**Directive:**
Where an entry below contains an image, skip the image and copy the rest exactly.

--

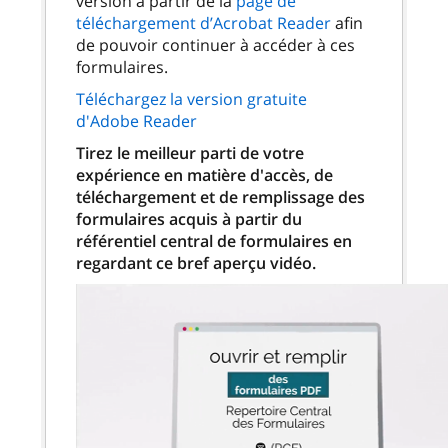
version à partir de la
page de
téléchargement d’Acrobat Reader
afin
de pouvoir continuer à accéder à ces
formulaires.
Téléchargez la version gratuite
d'Adobe Reader
Tirez le meilleur parti de votre
expérience en matière d'accès, de
téléchargement et de remplissage des
formulaires acquis à partir du
référentiel central de formulaires en
regardant ce bref aperçu vidéo.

--

**Answer section:**
version à partir de la
page de
téléchargement d’Acrobat Reader
afin
de pouvoir continuer à accéder à ces
formulaires.
Téléchargez la version gratuite
d'Adobe Reader
Tirez le meilleur parti de votre
expérience en matière d'accès, de
téléchargement et de remplissage des
formulaires acquis à partir du
référentiel central de formulaires en
regardant ce bref aperçu vidéo.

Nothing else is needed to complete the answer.